### APPLY WHAT YOU READ
1 - In the pandas post:
(a) What reputation figure is shown?
(b) What value does every row hold in "DummyCol"?
(c) What "MonthSales" value is given for "EmpC"?
2 - Could you output the pandas post between "Reputation: 403" and "combine the output..", inclusive?

### SELECTED EXCERPT
Reputation: 403
I have a dataframe in which one of the column has multiple values, See dummy dataset below
import pandas as pd
data = pd.DataFrame({"A" : ["EmpA","EmpB","EmpC","EmpD","EmpI"],
"Summary" :["XX1","XX2","XX3","XX4","XX5"],
"DummyCol" :["TextAAAA","TextAAAA","TextAAAA","TextAAAA","TextAAAA"],
"MonthSales" : ['25:50:30','30:40','35:43:45:46:100','40:3','45:32:1:23:90']})
I applied the split function however it results it giving back only the single columns , is there any other efficient way apart from getting the results and using a join to combine the output..

Stored entries
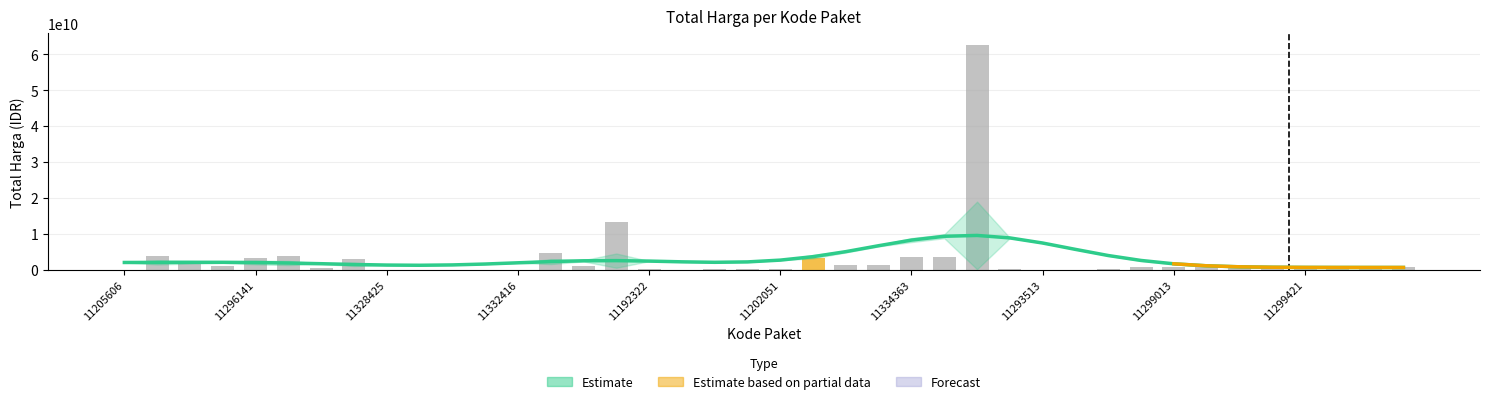

What is the maximum value shown in the chart?

62711350800.0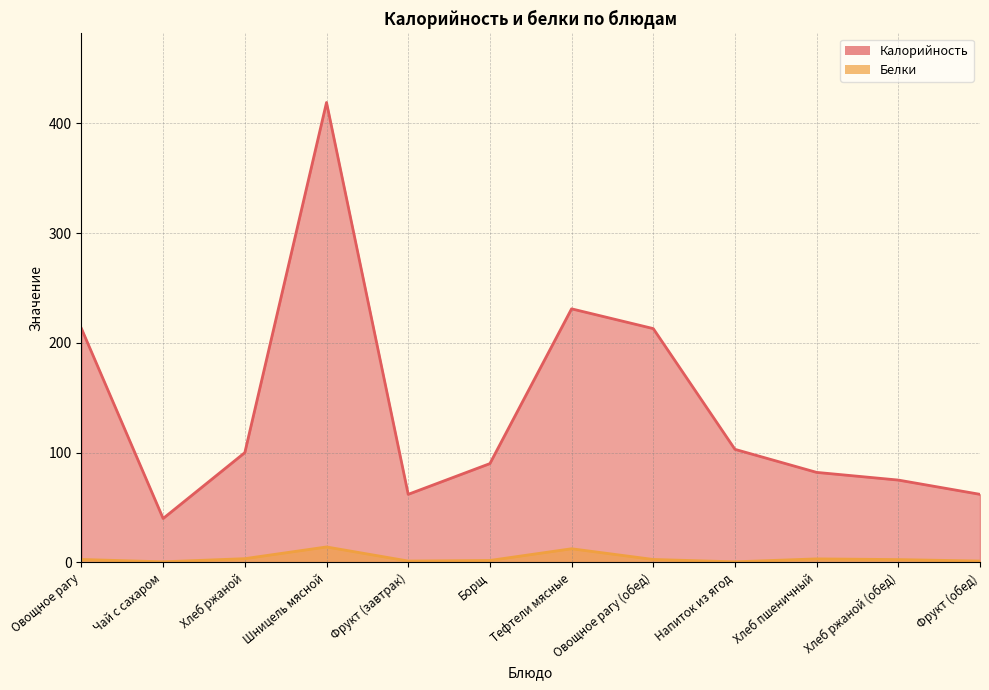

Between Шницель мясной and Хлеб ржаной (обед), which is larger?

Шницель мясной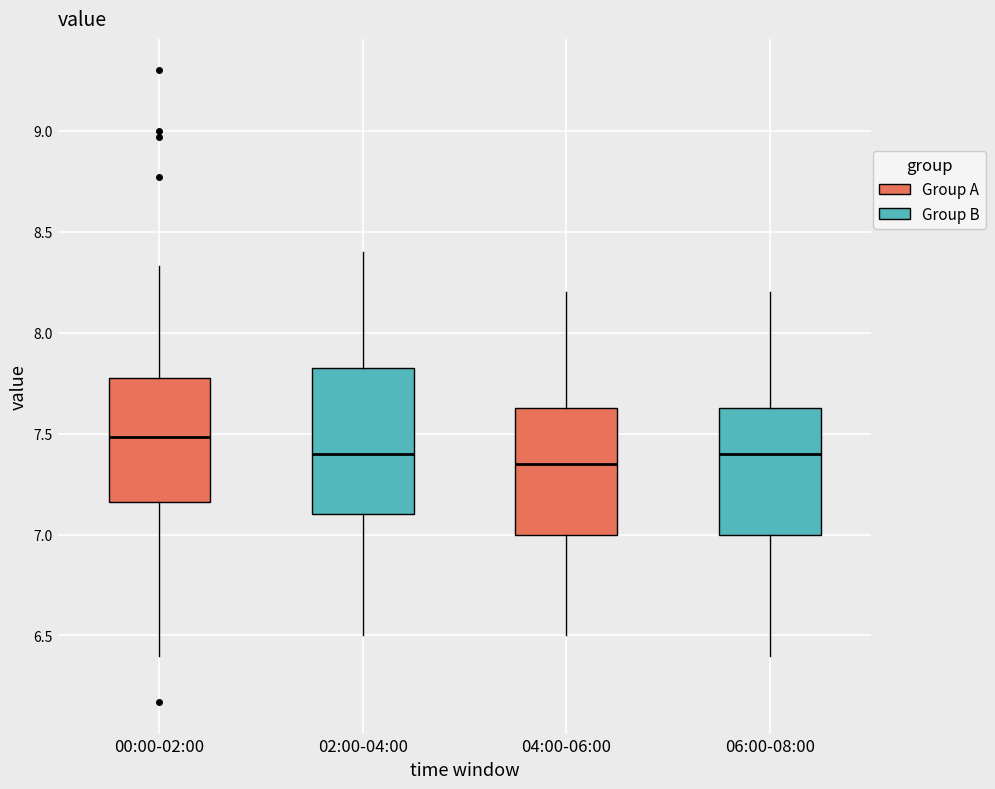

Which box has the highest median line?

00:00-02:00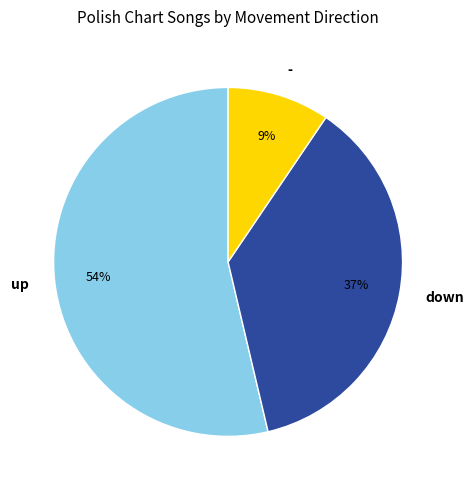

What percentage is the up slice, to the nearest percent?

54%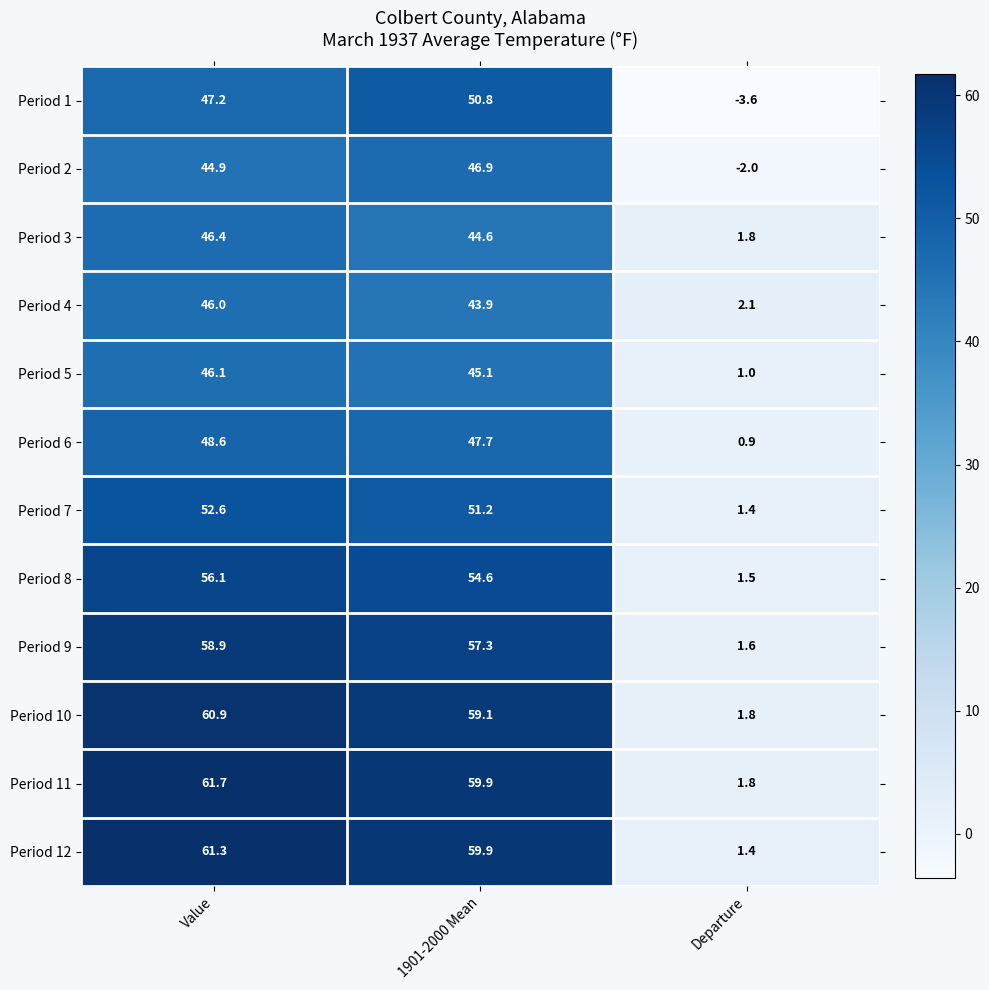

Which series has the largest total across all categories?

Period 11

### WRITTEN RESPONSES
1 -
(a) 403
(b) TextAAAA
(c) 35:43:45:46:100

2 -
Reputation: 403
I have a dataframe in which one of the column has multiple values, See dummy dataset below
import pandas as pd
data = pd.DataFrame({"A" : ["EmpA","EmpB","EmpC","EmpD","EmpI"],
"Summary" :["XX1","XX2","XX3","XX4","XX5"],
"DummyCol" :["TextAAAA","TextAAAA","TextAAAA","TextAAAA","TextAAAA"],
"MonthSales" : ['25:50:30','30:40','35:43:45:46:100','40:3','45:32:1:23:90']})
I applied the split function however it results it giving back only the single columns , is there any other efficient way apart from getting the results and using a join to combine the output..